**TO DO**
Retype all of the material exactly, leaving no line out.
=== EXERCISE DATA ===
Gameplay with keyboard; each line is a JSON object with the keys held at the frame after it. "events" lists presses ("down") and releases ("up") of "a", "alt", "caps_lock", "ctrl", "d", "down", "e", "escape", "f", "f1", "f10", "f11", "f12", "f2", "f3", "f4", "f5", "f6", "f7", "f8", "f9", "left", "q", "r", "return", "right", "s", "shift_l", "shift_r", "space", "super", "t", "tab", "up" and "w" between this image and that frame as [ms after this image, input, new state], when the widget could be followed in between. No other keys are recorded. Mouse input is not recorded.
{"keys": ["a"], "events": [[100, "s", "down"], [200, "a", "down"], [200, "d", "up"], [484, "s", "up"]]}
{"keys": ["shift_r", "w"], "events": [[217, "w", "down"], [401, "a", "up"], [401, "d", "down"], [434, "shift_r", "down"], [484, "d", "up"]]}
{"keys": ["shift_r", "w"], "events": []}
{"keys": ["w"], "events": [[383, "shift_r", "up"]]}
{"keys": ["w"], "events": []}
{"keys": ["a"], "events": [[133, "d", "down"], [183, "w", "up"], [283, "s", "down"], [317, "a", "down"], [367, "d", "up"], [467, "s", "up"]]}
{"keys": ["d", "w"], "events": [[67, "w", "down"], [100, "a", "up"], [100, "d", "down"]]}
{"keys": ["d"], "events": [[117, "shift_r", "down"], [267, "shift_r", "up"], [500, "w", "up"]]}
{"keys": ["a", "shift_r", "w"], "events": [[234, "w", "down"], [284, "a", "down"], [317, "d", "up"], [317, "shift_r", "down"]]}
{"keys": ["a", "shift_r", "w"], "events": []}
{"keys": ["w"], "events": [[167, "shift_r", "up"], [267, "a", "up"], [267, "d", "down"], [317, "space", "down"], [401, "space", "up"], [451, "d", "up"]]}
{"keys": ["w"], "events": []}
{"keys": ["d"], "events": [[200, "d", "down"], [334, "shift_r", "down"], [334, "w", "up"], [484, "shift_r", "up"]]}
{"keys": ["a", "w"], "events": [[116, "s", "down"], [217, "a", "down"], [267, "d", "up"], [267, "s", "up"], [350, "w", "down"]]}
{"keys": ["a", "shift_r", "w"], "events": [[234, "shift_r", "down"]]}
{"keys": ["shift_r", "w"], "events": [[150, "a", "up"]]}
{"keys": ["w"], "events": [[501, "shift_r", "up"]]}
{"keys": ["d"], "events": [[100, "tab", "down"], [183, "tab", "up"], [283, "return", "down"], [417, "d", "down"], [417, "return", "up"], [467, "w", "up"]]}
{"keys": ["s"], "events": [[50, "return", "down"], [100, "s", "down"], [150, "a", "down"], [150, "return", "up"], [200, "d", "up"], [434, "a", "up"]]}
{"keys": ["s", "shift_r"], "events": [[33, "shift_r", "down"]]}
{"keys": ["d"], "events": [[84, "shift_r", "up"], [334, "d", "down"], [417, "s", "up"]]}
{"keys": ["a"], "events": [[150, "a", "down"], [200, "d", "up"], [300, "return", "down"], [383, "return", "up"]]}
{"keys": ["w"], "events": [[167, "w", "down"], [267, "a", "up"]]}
===
**WRITTEN ANSWER**
Gameplay with keyboard; each line is a JSON object with the keys held at the frame after it. "events" lists presses ("down") and releases ("up") of "a", "alt", "caps_lock", "ctrl", "d", "down", "e", "escape", "f", "f1", "f10", "f11", "f12", "f2", "f3", "f4", "f5", "f6", "f7", "f8", "f9", "left", "q", "r", "return", "right", "s", "shift_l", "shift_r", "space", "super", "t", "tab", "up" and "w" between this image and that frame as [ms after this image, input, new state], when the widget could be followed in between. No other keys are recorded. Mouse input is not recorded.
{"keys": ["a"], "events": [[100, "s", "down"], [200, "a", "down"], [200, "d", "up"], [484, "s", "up"]]}
{"keys": ["shift_r", "w"], "events": [[217, "w", "down"], [401, "a", "up"], [401, "d", "down"], [434, "shift_r", "down"], [484, "d", "up"]]}
{"keys": ["shift_r", "w"], "events": []}
{"keys": ["w"], "events": [[383, "shift_r", "up"]]}
{"keys": ["w"], "events": []}
{"keys": ["a"], "events": [[133, "d", "down"], [183, "w", "up"], [283, "s", "down"], [317, "a", "down"], [367, "d", "up"], [467, "s", "up"]]}
{"keys": ["d", "w"], "events": [[67, "w", "down"], [100, "a", "up"], [100, "d", "down"]]}
{"keys": ["d"], "events": [[117, "shift_r", "down"], [267, "shift_r", "up"], [500, "w", "up"]]}
{"keys": ["a", "shift_r", "w"], "events": [[234, "w", "down"], [284, "a", "down"], [317, "d", "up"], [317, "shift_r", "down"]]}
{"keys": ["a", "shift_r", "w"], "events": []}
{"keys": ["w"], "events": [[167, "shift_r", "up"], [267, "a", "up"], [267, "d", "down"], [317, "space", "down"], [401, "space", "up"], [451, "d", "up"]]}
{"keys": ["w"], "events": []}
{"keys": ["d"], "events": [[200, "d", "down"], [334, "shift_r", "down"], [334, "w", "up"], [484, "shift_r", "up"]]}
{"keys": ["a", "w"], "events": [[116, "s", "down"], [217, "a", "down"], [267, "d", "up"], [267, "s", "up"], [350, "w", "down"]]}
{"keys": ["a", "shift_r", "w"], "events": [[234, "shift_r", "down"]]}
{"keys": ["shift_r", "w"], "events": [[150, "a", "up"]]}
{"keys": ["w"], "events": [[501, "shift_r", "up"]]}
{"keys": ["d"], "events": [[100, "tab", "down"], [183, "tab", "up"], [283, "return", "down"], [417, "d", "down"], [417, "return", "up"], [467, "w", "up"]]}
{"keys": ["s"], "events": [[50, "return", "down"], [100, "s", "down"], [150, "a", "down"], [150, "return", "up"], [200, "d", "up"], [434, "a", "up"]]}
{"keys": ["s", "shift_r"], "events": [[33, "shift_r", "down"]]}
{"keys": ["d"], "events": [[84, "shift_r", "up"], [334, "d", "down"], [417, "s", "up"]]}
{"keys": ["a"], "events": [[150, "a", "down"], [200, "d", "up"], [300, "return", "down"], [383, "return", "up"]]}
{"keys": ["w"], "events": [[167, "w", "down"], [267, "a", "up"]]}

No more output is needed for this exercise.